» **WHAT IS NEEDED**
Except for images, print the whole listing verbatim.

» **ENTRIES PROVIDED**
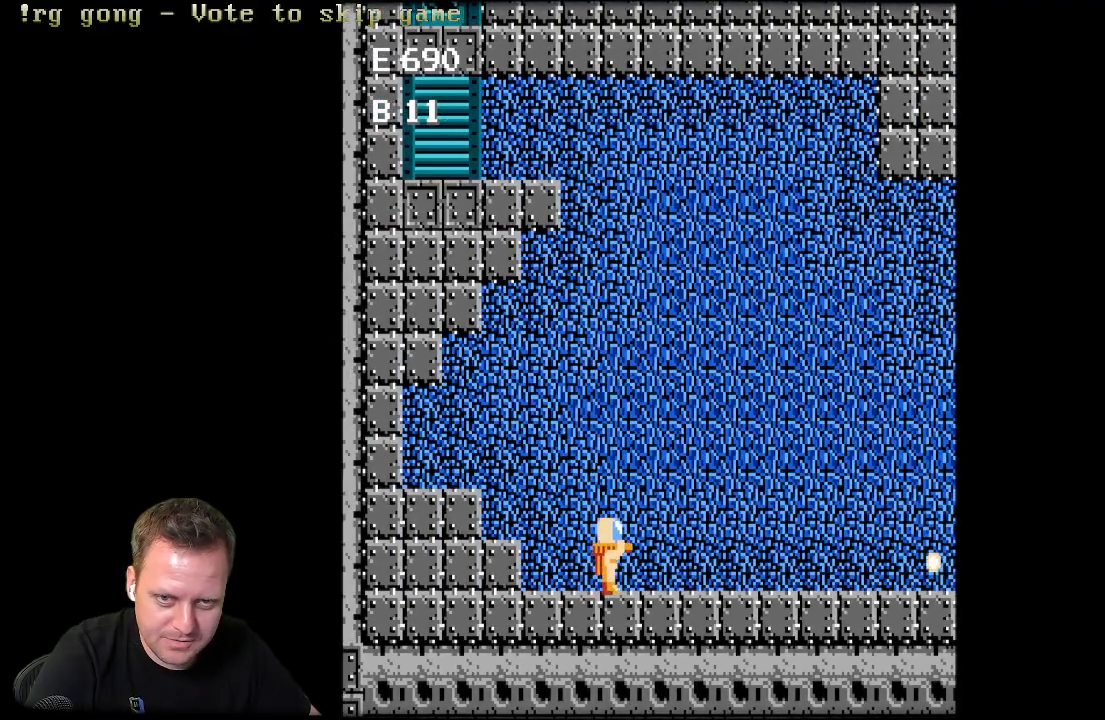
{"buttons": ["DPAD_RIGHT"], "left_stick": "center", "right_stick": "center", "events": []}
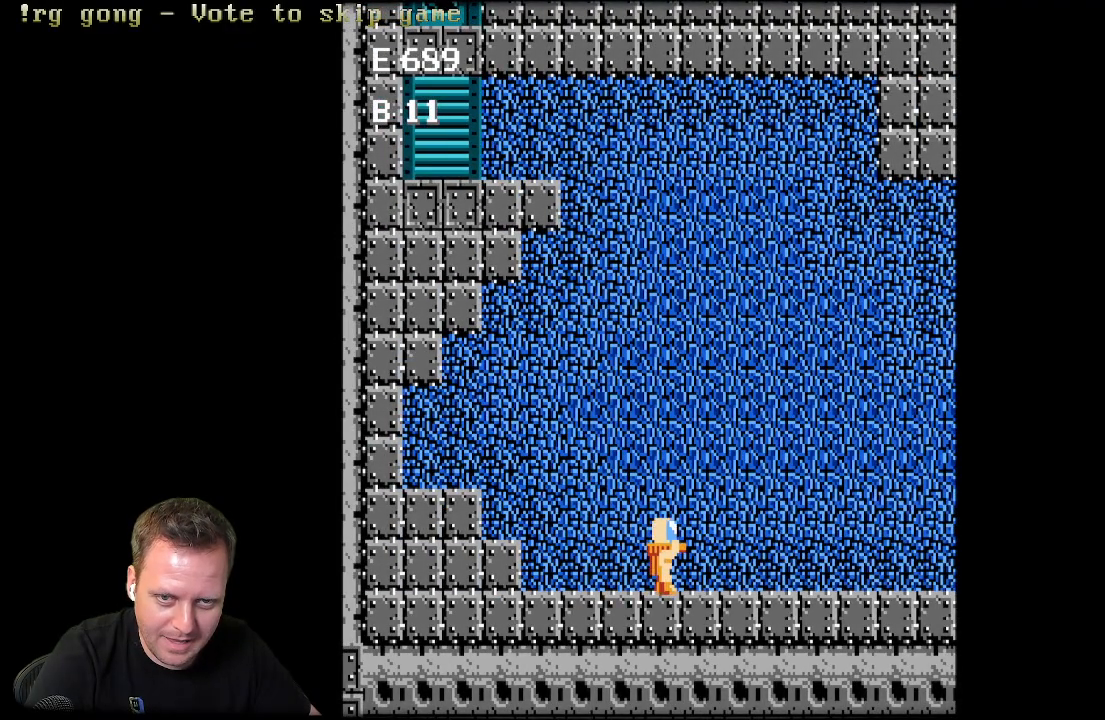
{"buttons": ["DPAD_RIGHT"], "left_stick": "center", "right_stick": "center", "events": []}
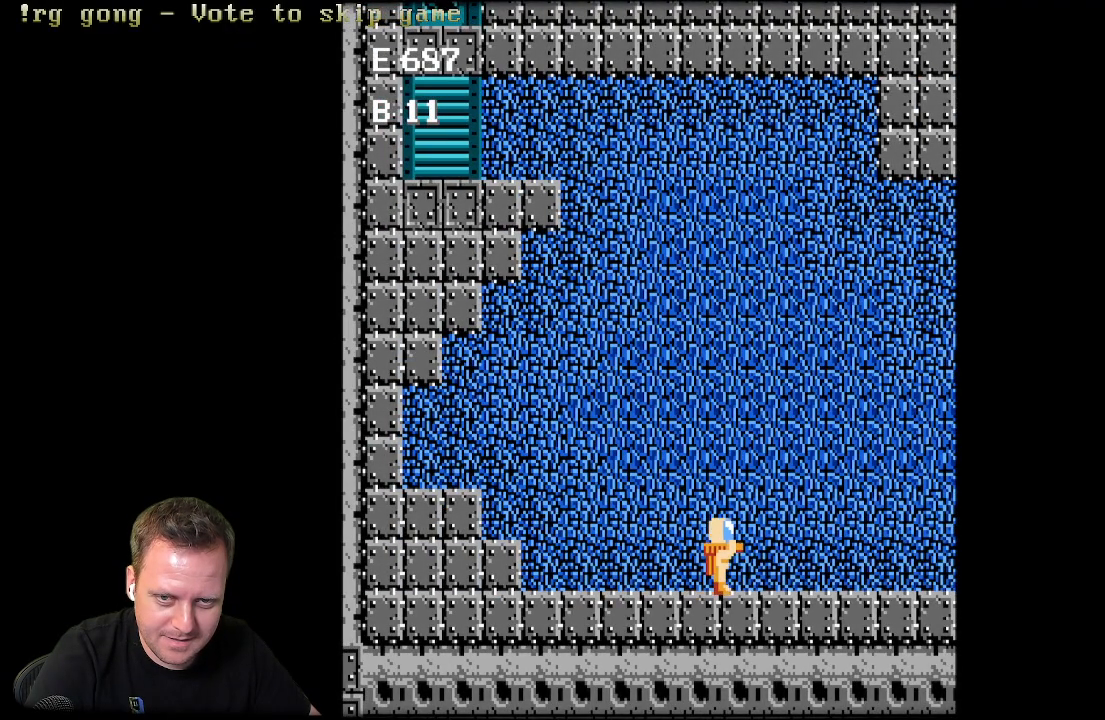
{"buttons": ["DPAD_RIGHT"], "left_stick": "center", "right_stick": "center", "events": []}
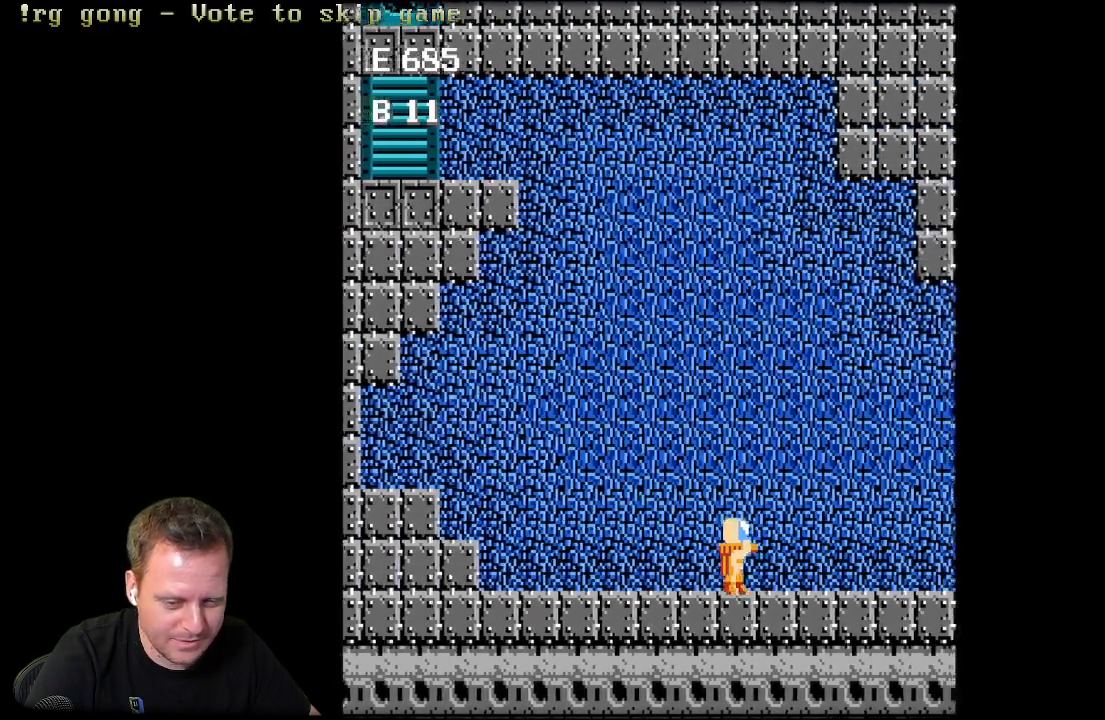
{"buttons": ["DPAD_RIGHT"], "left_stick": "center", "right_stick": "center", "events": []}
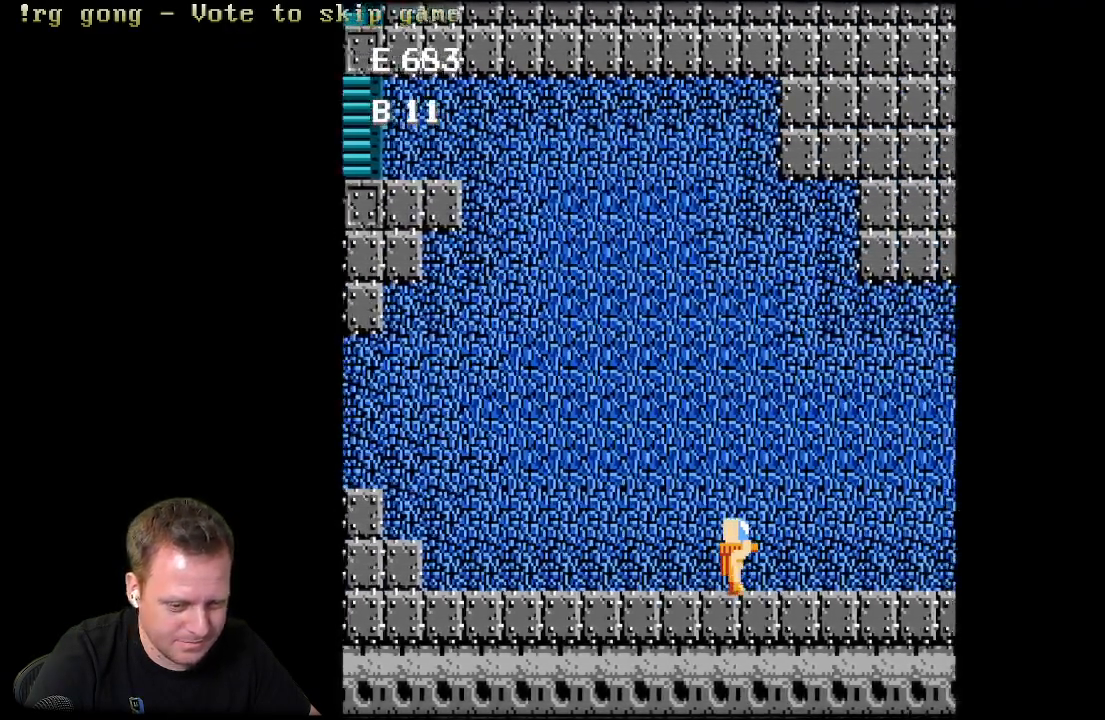
{"buttons": ["DPAD_RIGHT"], "left_stick": "center", "right_stick": "center", "events": []}
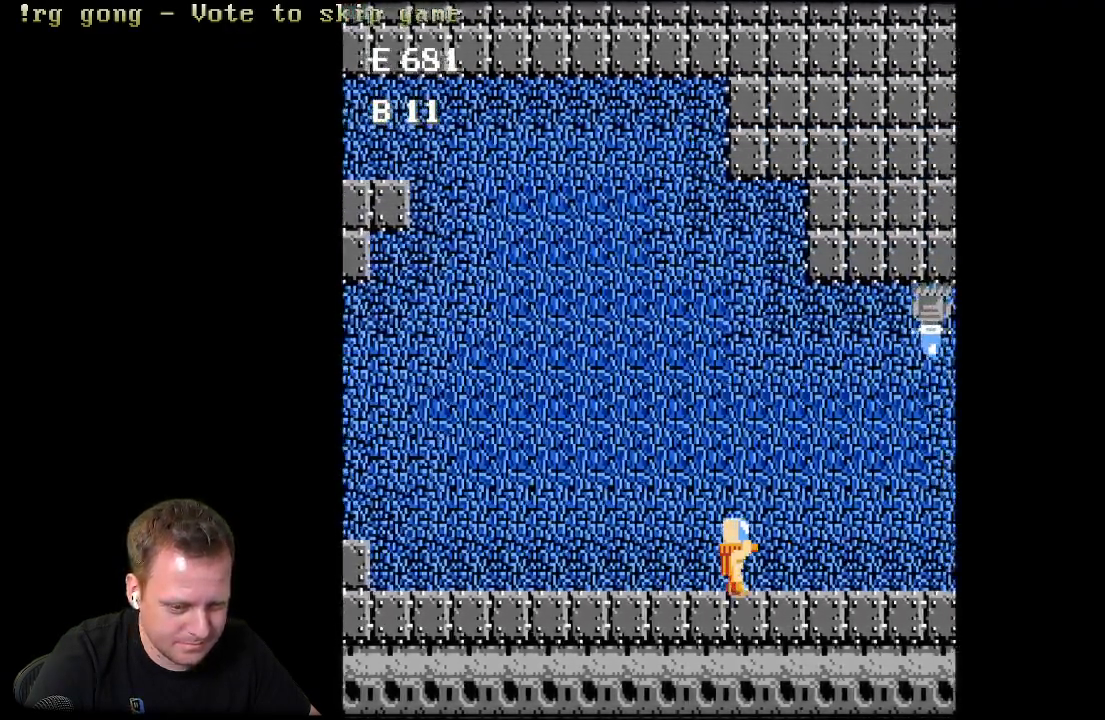
{"buttons": ["DPAD_RIGHT"], "left_stick": "center", "right_stick": "center", "events": []}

» **FINISHED TASK**
{"buttons": ["DPAD_RIGHT"], "left_stick": "center", "right_stick": "center", "events": []}
{"buttons": ["DPAD_RIGHT"], "left_stick": "center", "right_stick": "center", "events": []}
{"buttons": ["DPAD_RIGHT"], "left_stick": "center", "right_stick": "center", "events": []}
{"buttons": ["DPAD_RIGHT"], "left_stick": "center", "right_stick": "center", "events": []}
{"buttons": ["DPAD_RIGHT"], "left_stick": "center", "right_stick": "center", "events": []}
{"buttons": ["DPAD_RIGHT"], "left_stick": "center", "right_stick": "center", "events": []}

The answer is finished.